KATHMANDU (Reuters ): According to representatives of the ruling coalition who spoke to Reuters, Nepal’s new administration, which is being led by a former Maoist rebel leader, would attempt to strike a balance in its relations with China and India for the economic development of one of the world’s poorest nations.
Pushpa Kamal Dahal, who continues to go by the name Prachanda, unexpectedly won the backing of the opposition Communist Unified Marxist-Leninist (UML) party as well as five other minor organisations to replace his previous coalition and become prime minister on Sunday. A hung parliament was the result of the elections last month.
Khadga Prasad Sharma Oli, the head of the UML and a former prime minister of Nepal, is said to support China.
Nepal is one of the South Asian nations where China and India are vying for influence. Based on their strong historical connections and long open border, India has traditionally regarded 30 million-person, Hindu-majority Nepal as a natural ally.
According to Narayan Kaji Shrestha, a prominent member of Prachanda’s Maoist Centre party and a likely cabinet minister, “We’ll preserve ties of equi-proximity with both our neighbours.”
Inflation control, maintaining reserves, increasing capital expenditures, reducing the trade deficit, and lowering interest rates must all be our top priorities right away.
Prior to the oath-taking of new ministers, several party officials who spoke on the record on the condition of anonymity supported Shrestha’s position.
Nepal has received billions of dollars in aid and investments from Beijing and New Delhi, and it has a wealth of potential to produce hydroelectric electricity.
One of the first world leaders to wish Prachanda, who has served as prime minister twice previously, was Indian Prime Minister Narendra Modi. India is the largest trading and economic partner of Nepal.

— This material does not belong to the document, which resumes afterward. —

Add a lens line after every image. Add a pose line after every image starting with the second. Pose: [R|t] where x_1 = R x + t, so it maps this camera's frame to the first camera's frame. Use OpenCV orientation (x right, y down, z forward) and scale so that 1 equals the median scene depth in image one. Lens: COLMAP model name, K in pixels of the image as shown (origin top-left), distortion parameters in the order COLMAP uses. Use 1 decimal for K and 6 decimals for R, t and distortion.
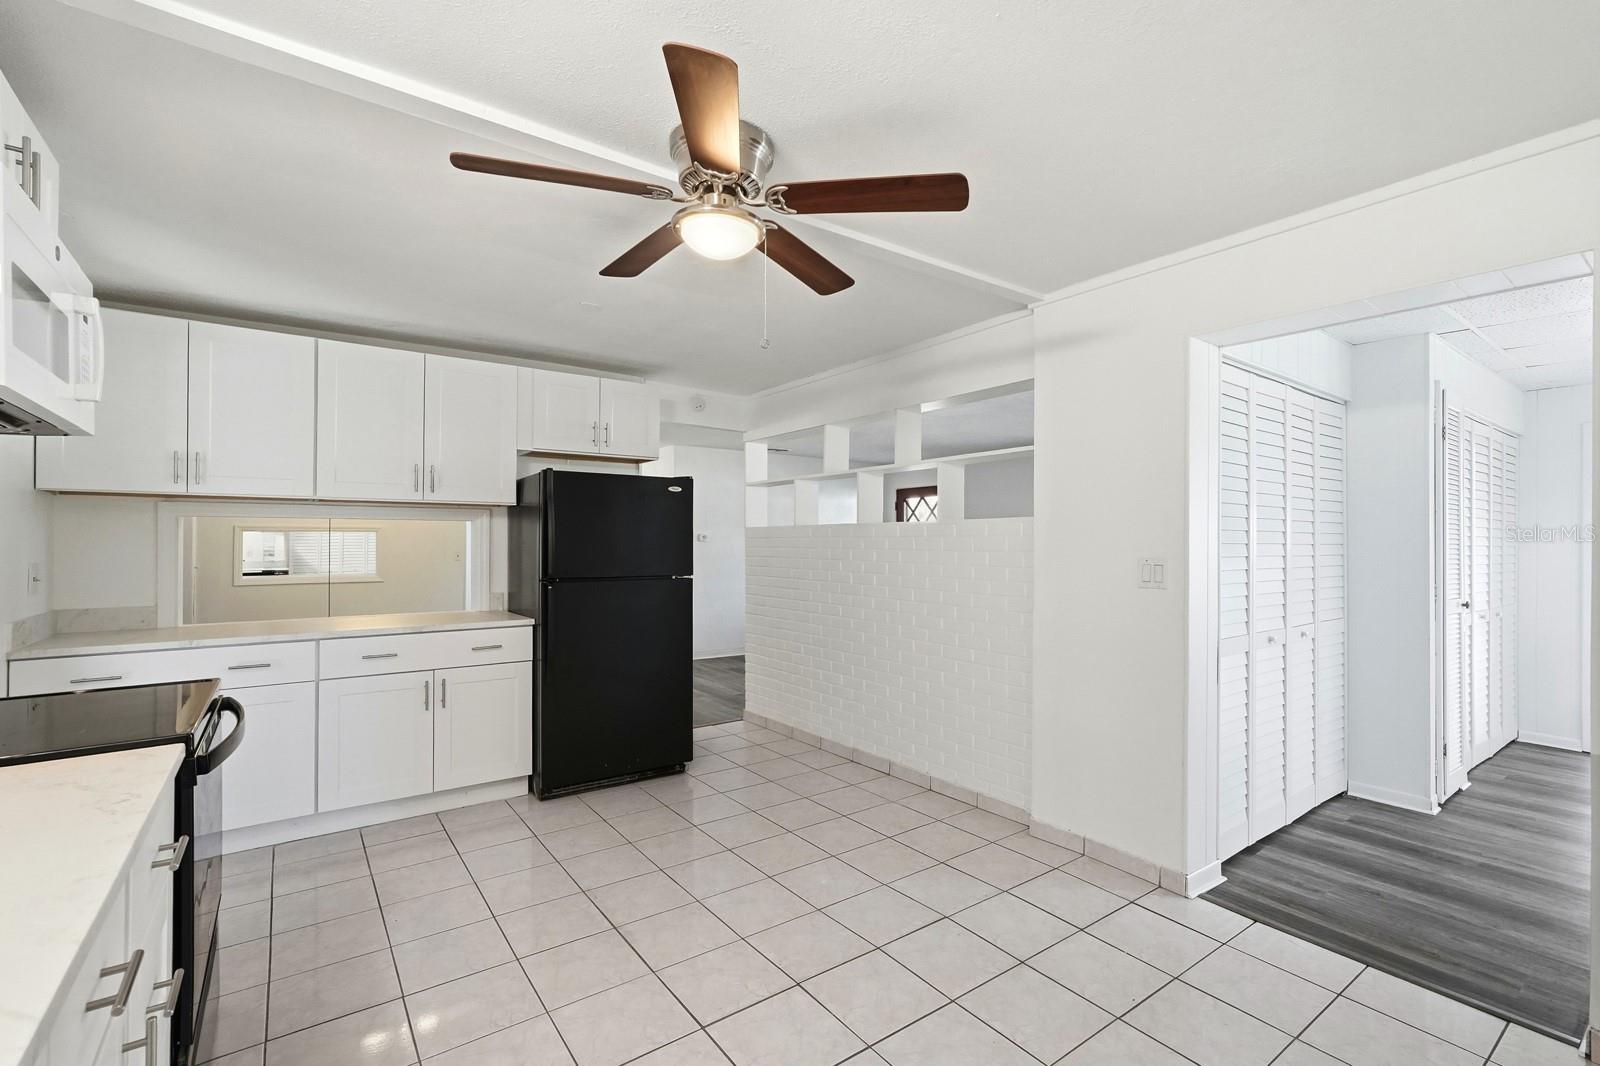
lens RADIAL K [[713.5, 0, 805.8], [0, 713.5, 540.8], [0, 0, 1]] dist [0.000228, 0.001425]
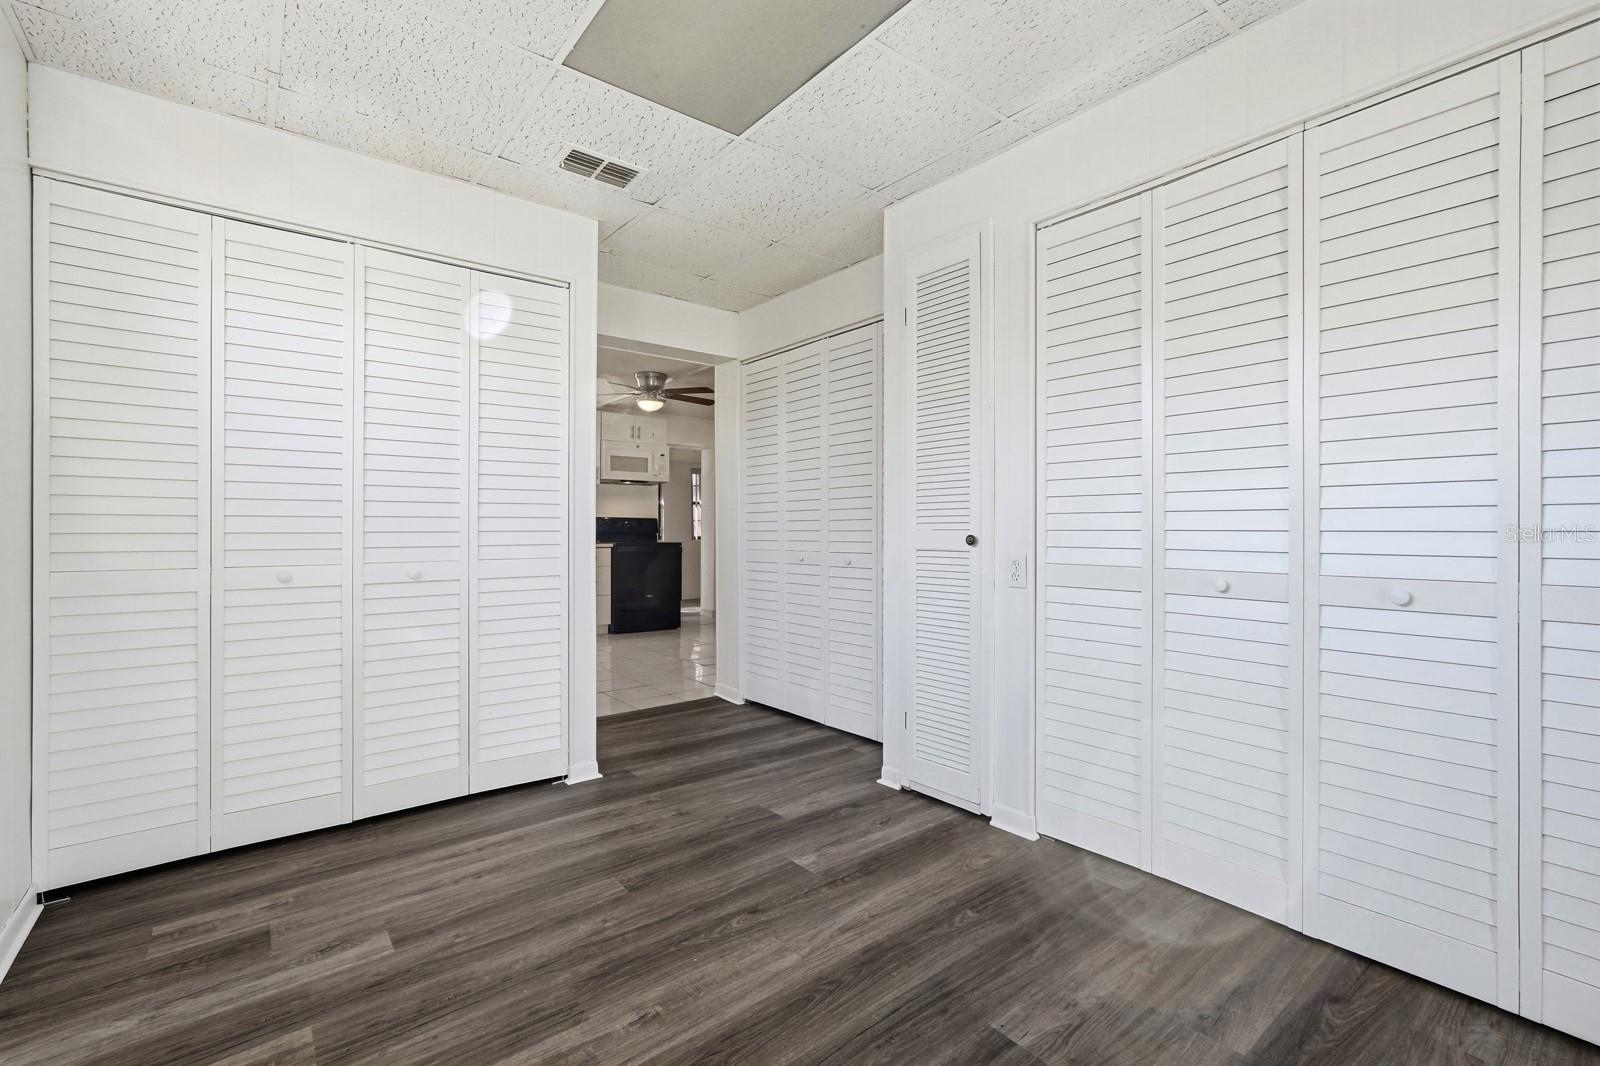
lens RADIAL K [[698.8, 0, 804.8], [0, 698.8, 528.8], [0, 0, 1]] dist [0.000700, 0.000823]
pose [[0.046825, -0.001896, -0.998901, 2.036807], [0.007629, 0.999970, -0.001540, 0.084862], [0.998874, -0.007548, 0.046838, 1.026077]]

Modi stated on Twitter that “the special connection between India & Nepal is founded on deep cultural links & warm people-to-people relationships.” “I look forward to cooperating with you to further solidify this connection,” she said.
In a tweet, a representative of the Chinese embassy in Kathmandu congratulated Prachanda on his new role.
According to analysts, the $40 billion economy of Nepal, which is recovering from the COVID-19 epidemic, requires rapid attention from the new administration, which must win back the confidence of businesses and investors while increasing output.
Over 8% inflation is the highest level in six years. Along with declining foreign exchange reserves, Nepal is becoming more dependent on imports of essential products.
Yuba Raj Khatiwada, a former finance minister who served under Oli, advised Prachanda to concentrate on expanding agriculture and industry to replace imports and exports of goods like cement.